On the other hand, there were also efforts to simplify the complex Hodgkin -Huxley model, while preserving its essential dynamic properties. These reduced models were introduced, which reduce the number of differential equations or simplify their structure. Examples are the Hindmarsh - Rose model with three differential equations, as well as the Morris - Lecar model, the FitzHugh - Nagumo model and the Izhikevich model with two differential equations. In the two-dimensional models, it is in particular possible to represent the dynamics of the system by using a phase space portrait graphically. This can be in particular the jump in the membrane potential during a spike ( action potential ) mathematically explained as bifurcation and make vividly.

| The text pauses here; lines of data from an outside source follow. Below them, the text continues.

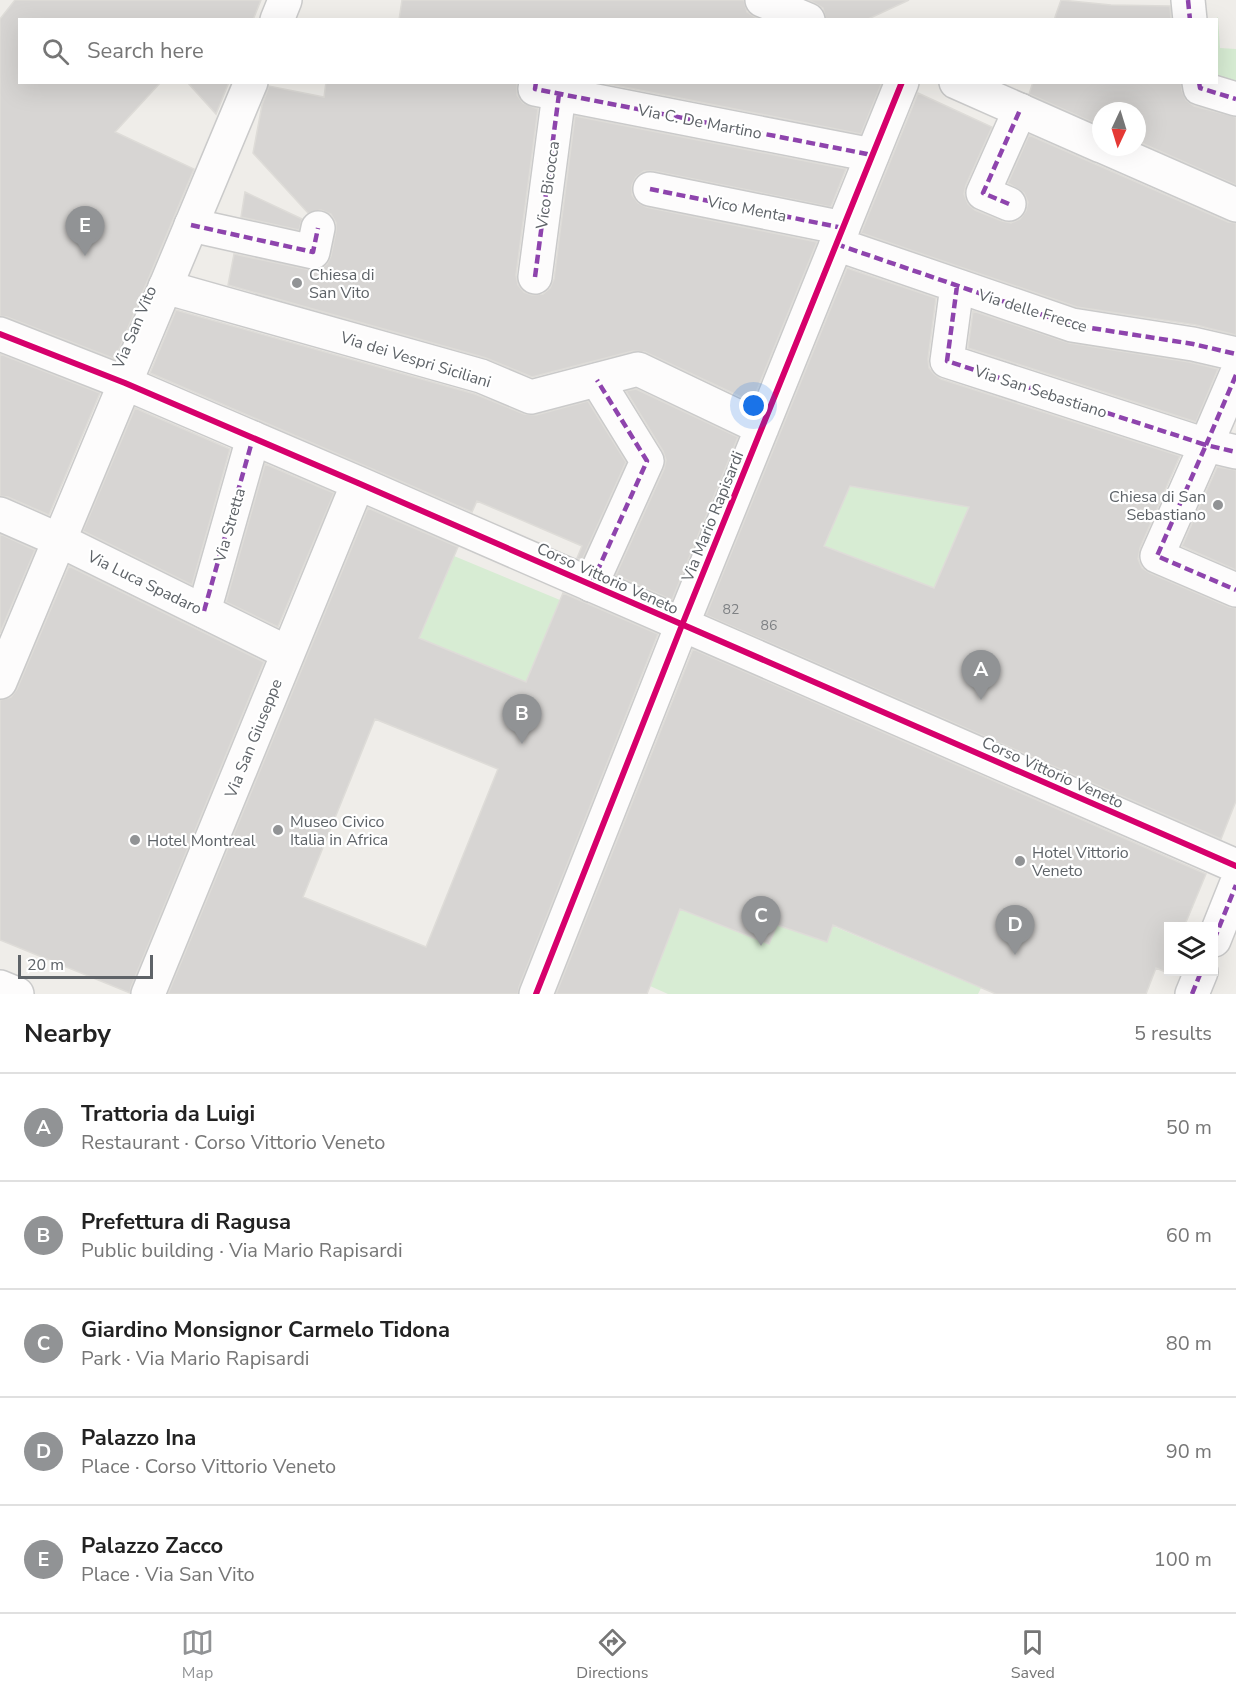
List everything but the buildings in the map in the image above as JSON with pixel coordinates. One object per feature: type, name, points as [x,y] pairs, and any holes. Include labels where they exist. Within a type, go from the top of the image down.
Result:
[{"type":"street","points":[[278,18],[285,0]]},
{"type":"street","points":[[762,0],[803,18]]},
{"type":"street","points":[[1188,0],[1190,18]]},
{"type":"street","name":"Via San Vito","points":[[0,682],[249,84]]},
{"type":"street","name":"Via Mario Rapisardi","points":[[536,994],[682,625],[901,84]]},
{"type":"street","points":[[961,84],[1092,142]]},
{"type":"street","points":[[1199,84],[1200,88],[1236,99]]},
{"type":"street","name":"Via C. De Martino","points":[[548,88],[872,154]]},
{"type":"street","name":"Vico Bicocca","points":[[535,277],[548,88]]},
{"type":"street","points":[[1009,204],[983,193],[1020,110]]},
{"type":"street","points":[[1125,156],[1236,205]]},
{"type":"street","name":"Vico Menta","points":[[650,189],[839,236]]},
{"type":"street","points":[[191,225],[313,252],[318,228]]},
{"type":"street","name":"Via delle Frecce","points":[[839,236],[957,286],[1072,325],[1193,344],[1236,354]]},
{"type":"street","name":"Via San Sebastiano","points":[[957,286],[947,361],[1221,448]]},
{"type":"street","name":"Via dei Vespri Siciliani","points":[[165,287],[481,376],[531,397],[638,369],[762,428]]},
{"type":"street","name":"Corso Vittorio Veneto","points":[[0,334],[125,383],[358,483],[1236,866]]},
{"type":"street","points":[[1236,375],[1221,448],[1157,556],[1236,590]]},
{"type":"street","points":[[591,585],[648,461],[597,380]]},
{"type":"street","name":"Via Stretta","points":[[204,611],[253,438]]},
{"type":"street","name":"Via San Giuseppe","points":[[148,994],[358,483]]},
{"type":"street","name":"Via Luca Spadaro","points":[[0,514],[59,540],[288,653]]},
{"type":"street","points":[[1218,930],[1236,885]]},
{"type":"street","points":[[1192,994],[1199,976]]},
{"type":"street","points":[[0,987],[17,994]]},
{"type":"green space","points":[[1217,18],[1220,48],[1236,49],[1236,85],[1218,79]]},
{"type":"green space","points":[[849,486],[969,507],[934,588],[824,546]]},
{"type":"green space","points":[[454,556],[560,600],[542,689],[406,633],[433,605]]},
{"type":"green space","points":[[657,900],[777,925],[827,942],[833,926],[981,988],[978,994],[668,994],[650,986]]},
{"type":"marked path","points":[[1188,0],[1190,18]]},
{"type":"marked path","points":[[536,84],[535,89],[872,155]]},
{"type":"marked path","points":[[1199,84],[1200,88],[1236,99]]},
{"type":"marked path","points":[[535,277],[559,94]]},
{"type":"marked path","points":[[1009,204],[983,193],[1020,110]]},
{"type":"marked path","points":[[650,189],[843,228]]},
{"type":"marked path","points":[[191,225],[313,252],[318,228]]},
{"type":"marked path","points":[[836,244],[1072,325],[1193,344],[1236,354]]},
{"type":"marked path","points":[[957,286],[947,361],[1206,445],[1157,556],[1236,590]]},
{"type":"marked path","points":[[1236,375],[1206,445],[1236,452]]},
{"type":"marked path","points":[[591,585],[647,461],[597,380]]},
{"type":"marked path","points":[[204,611],[253,438]]},
{"type":"marked path","points":[[1218,930],[1236,885]]},
{"type":"marked path","points":[[1192,994],[1199,976]]},
{"type":"cycle path","points":[[536,994],[682,625],[901,84]]},
{"type":"cycle path","points":[[0,334],[125,383],[358,483],[1236,866]]},
{"type":"place","name":"Palazzo Zacco","points":[[85,256]]},
{"type":"place","name":"Chiesa di San Vito","points":[[297,283]]},
{"type":"place","name":"Chiesa di San Sebastiano","points":[[1218,505]]},
{"type":"place","name":"Trattoria da Luigi","points":[[981,700]]},
{"type":"place","name":"Prefettura di Ragusa","points":[[522,744]]},
{"type":"place","name":"Museo Civico Italia in Africa","points":[[278,830]]},
{"type":"place","name":"Hotel Montreal","points":[[135,840]]},
{"type":"place","name":"Hotel Vittorio Veneto","points":[[1020,861]]},
{"type":"place","name":"Giardino Monsignor Carmelo Tidona","points":[[761,946]]},
{"type":"place","name":"Palazzo Ina","points":[[1015,955]]}]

An even greater reduction represents the integrate- and-fire neuron dar. here just is not a passive " leak current " explicitly modeled through the membrane, the generation of the action potential is replaced by an artificial threshold mechanism: Whenever the membrane potential exceeds a threshold value, the potential automatically to a specific value (often the resting potential ) is reset. Thus, the model can depict only processes below the threshold - the summation of synaptic input currents ( integrate), and the " firing" of an action potential when the threshold is reached ( fire ). An invaluable advantage of this model is that you can solve his differential equation explicitly, so that the integrate- and-fire model is often used despite its strong simplification for mathematical analysis of brain functions. In network simulations, it is often used, as it comes with many neurons consumed by its simplicity, even for large networks only little computing time.

Fire rate models

One approach to further simplify neuron models is no longer considered the membrane potential itself as a dynamic variable, but the rate of fire, so the frequency can be generated with the action potentials, or even more abstract the activation of the cell for no direct reference more physiology has. The neuron is then described as a non-linear transfer function between input rate and output rate, for example, in the form of a sigmoid function. Examples of such models are the continuous basic model and the McCulloch - Pitts cell. Firing rates or activation -based models are used in simulations, which focus on the network structure and the learning of synaptic connections, especially in the field of artificial neural networks.